はじめに:AI生成画像の氾濫が国際問題に
過去2週間にわたり、イーロン・マスク氏率いるソーシャルメディアプラットフォームXが、Grok AIチャットボットによって生成されたAI操作による非同意型ヌード画像で溢れかえっていることが明らかになりました。被害者には著名なモデルや女優、ニュース関係者、犯罪被害者、さらには各国の指導者まで含まれており、深刻な社会問題となっています。Copyleaksの調査によると、かつては1分間に約1枚の画像が投稿されていると推定されていましたが、その後の調査では1月5日から6日の24時間で1時間あたり6,700枚という驚異的なペースで拡散されていたことが判明しました。
Grok AIとXの対応
この問題の根源は、xAIが提供するGrok AIチャットボットが安全対策なしにリリースされたことにあります。CNNの報道では、イーロン・マスク氏自身がGrokによる画像生成の安全対策導入を阻止した可能性も示唆されており、非難の声が集中しています。XはGrokの公開メディアタブを削除し、声明でAIツールを用いた違法コンテンツの生成を非難。1月3日にはX Safetyアカウントが「Grokを使用して違法なコンテンツを作成する者は、違法なコンテンツをアップロードするのと同等の結果に直面する」と投稿しましたが、具体的な技術的変更については不明です。
世界各国の規制当局の動き
この事態に対し、世界中の政府や規制当局が行動を起こしています。最も積極的な動きを見せているのは、欧州委員会です。同委員会は1月5日木曜日、xAIに対しGrokチャットボットに関連するすべての文書を保持するよう命令しました。これは調査開始の兆候と見られています。
- イギリス:通信規制機関Ofcomは1月2日月曜日、xAIと連絡を取り、「調査を必要とするコンプライアンス問題があるかどうかを判断するための迅速な評価」を行うと発表しました。

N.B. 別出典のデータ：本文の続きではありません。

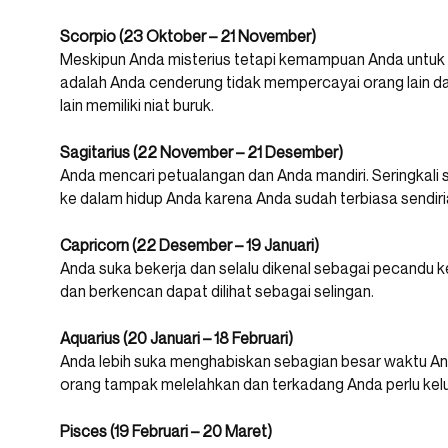
Scorpio (23 Oktober – 21 November)
Meskipun Anda misterius tetapi kemampuan Anda untuk 
adalah Anda cenderung tidak mempercayai orang lain 
lain memiliki niat buruk.
Sagitarius (22 November – 21 Desember)
Anda mencari petualangan dan Anda mandiri. Seringkali 
ke dalam hidup Anda karena Anda sudah terbiasa sendiria
Capricorn (22 Desember – 19 Januari)
Anda suka bekerja dan selalu dikenal sebagai pecandu ke
dan berkencan dapat dilihat sebagai selingan.
Aquarius (20 Januari – 18 Februari)
Anda lebih suka menghabiskan sebagian besar waktu And
orang tampak melelahkan dan terkadang Anda perlu kel
Pisces (19 Februari – 20 Maret)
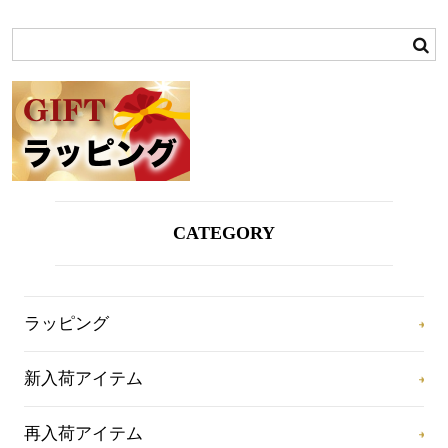
CATEGORY
ラッピング
新入荷アイテム
再入荷アイテム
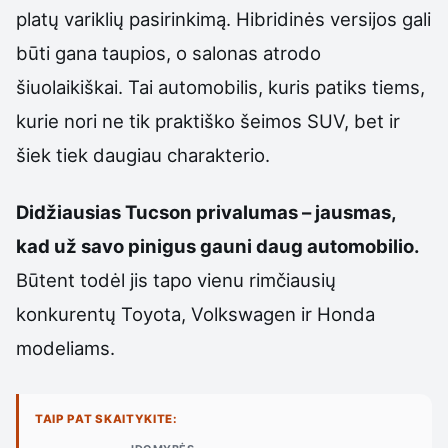
platų variklių pasirinkimą. Hibridinės versijos gali
būti gana taupios, o salonas atrodo
šiuolaikiškai. Tai automobilis, kuris patiks tiems,
kurie nori ne tik praktiško šeimos SUV, bet ir
šiek tiek daugiau charakterio.
Didžiausias Tucson privalumas – jausmas,
kad už savo pinigus gauni daug automobilio.
Būtent todėl jis tapo vienu rimčiausių
konkurentų Toyota, Volkswagen ir Honda
modeliams.
TAIP PAT SKAITYKITE:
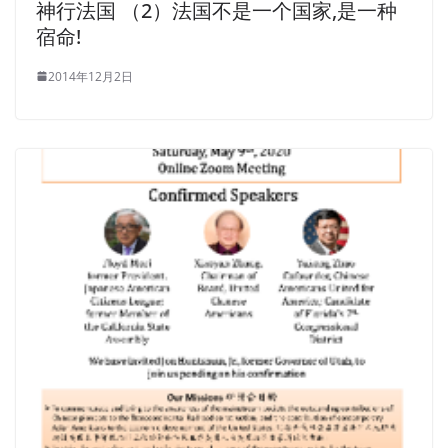
神行法国 （2）法国不是一个国家,是一种
宿命!
2014年12月2日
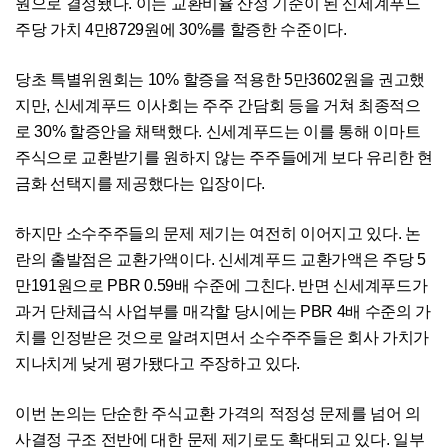
원으로 결정됐다. 이는 교환비율 산정 기준이 된 신세계푸드
주당 가치 4만8729원에 30%를 할증한 수준이다.
당초 특별위원회는 10% 할증을 적용한 5만3602원을 권고했
지만, 신세계푸드 이사회는 주주 간담회 등을 거쳐 최종적으
로 30% 할증안을 채택했다. 신세계푸드는 이를 통해 이마트
주식으로 교환받기를 원하지 않는 주주들에게 보다 유리한 현
금화 선택지를 제공했다는 입장이다.
하지만 소수주주들의 문제 제기는 여전히 이어지고 있다. 논
란의 출발점은 교환가액이다. 신세계푸드 교환가액은 주당 5
만191원으로 PBR 0.59배 수준에 그친다. 반면 신세계푸드가
과거 단체급식 사업부를 매각할 당시에는 PBR 4배 수준의 가
치를 인정받은 것으로 알려지면서 소수주주들은 회사 가치가
지나치게 낮게 평가됐다고 주장하고 있다.
이번 논의는 단순한 주식교환 가격의 적정성 문제를 넘어 의
사결정 구조 전반에 대한 문제 제기로도 확대되고 있다. 일부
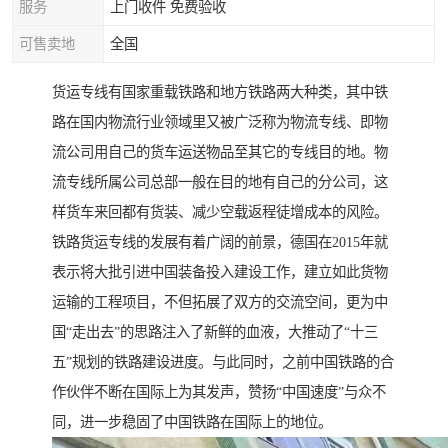
服务
上门收件 免费验收
可售卖地
全国
货运专线有国家重载铁路和地方铁路两大种类，其中铁
路在国内物流行业领域里又被广泛称为物流专线、即物
流公司用自己的货车运送物品至其它的专线目的地。物
流专线所属公司总部一般在目的地有自己的分公司，这
样货车来回都有货装、减少空载返程徒增成本的风险。
铁路货运专线的发展有着广阔的前景，德国在2015年就
表示将大批引进中国装备投入建设工作，建立如此货物
运输的工程项目，不但拓展了双方的交流空间，更为中
国“走出去”的思路注入了新鲜的血液，大推动了“十三
五”规划的铁路建设进度。与此同时，之前中国铁路的合
作伙伴不断在国际上为其发声，赞扬“中国速度”与众不
同，进一步稳固了中国铁路在国际上的地位。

ケイア・スターマー首相は、この現象を「恥ずべき」「うんざりする」と非難し、Ofcomの行動を全面的に支持すると述べました。
- オーストラリア:eSafetyコミッショナーのジュリー・インマン・グラント氏は、2025年後半からGrok関連の苦情が倍増したと述べつつも、xAIに対する行動は控えており、今後利用可能な規制ツールを用いるとしています。

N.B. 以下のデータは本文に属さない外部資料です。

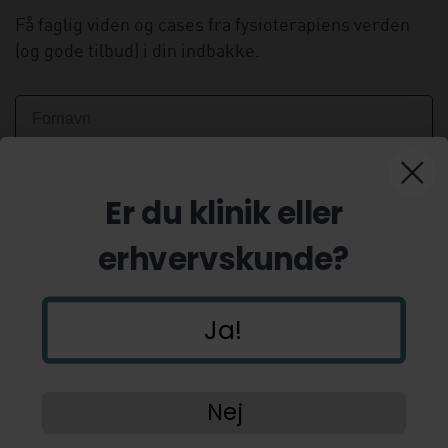
Få faglig viden og cases fra fysioterapiens verden
(og gode tilbud) i din indbakke.
Er du klinik eller
erhvervskunde?
Ja!
Tilmeld
Nej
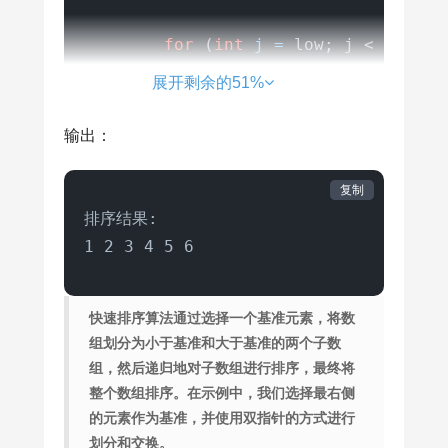
for
 (
int
j
=
 low; j < high; j
// 如果当前元素小于或等于基
展开剩余的51%
if
 (arr[j] <= pivot) {

                i++;

输出：
int
temp
=
 arr[i];

                arr[i] = arr[j];

复制
                arr[j] = temp;

排序结果:

            }

        }

// 将基准元素交换到正确的位置
快速排序算法通过选择一个基准元素，将数
int
temp
=
 arr[i+
1
];

组划分为小于基准和大于基准的两个子数
        arr[i+
1
] = arr[high];

组，然后递归地对子数组进行排序，最终将
        arr[high] = temp;

整个数组排序。在示例中，我们选择最右侧
// 返回基准元素的索引
的元素作为基准，并使用双指针的方式进行
return
 i + 
1
;

划分和交换。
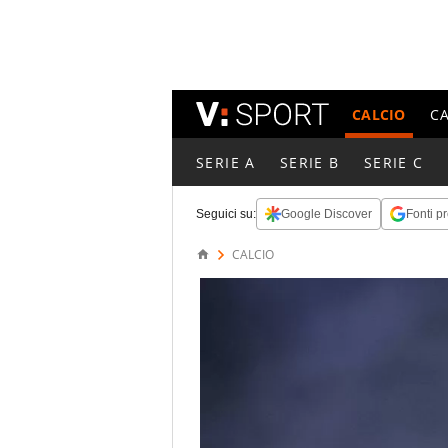
CALCIO
C
SERIE A
SERIE B
SERIE C
Seguici su:
Google Discover
Fonti pr
CALCIO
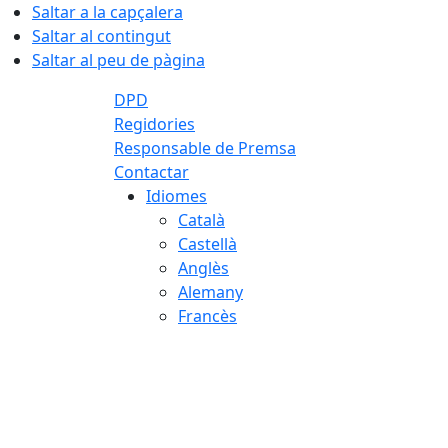
Saltar a la capçalera
Saltar al contingut
Saltar al peu de pàgina
DPD
Regidories
Responsable de Premsa
Contactar
Idiomes
Català
Castellà
Anglès
Alemany
Francès
09.08.2026 | 13:06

- インド:最も厳しい措置を示唆しているのがインドです。国会議員からの正式な苦情を受け、インドの通信規制機関MeitYはXに対し、72時間以内(後に48時間延長)に問題に対処し「行動報告書」を提出するよう命令しました。この報告書の内容が不十分と判断された場合、Xはインドにおける「セーフハーバー」の地位を失う可能性があり、国内での事業運営に深刻な影響を与える可能性があります。
規制の課題と今後の展望
今回のAI生成ヌード画像の氾濫は、技術規制の限界を浮き彫りにし、規制当局にとって将来的な大きな課題を突きつけています。AIモデルの急速な進化と、それに対するプラットフォーム側の安全対策の遅れが、デジタル空間における新たな脅威を生み出しています。各国政府の対応が、今後のAI技術の利用と規制のあり方にどのような影響を与えるか、注目が集まります。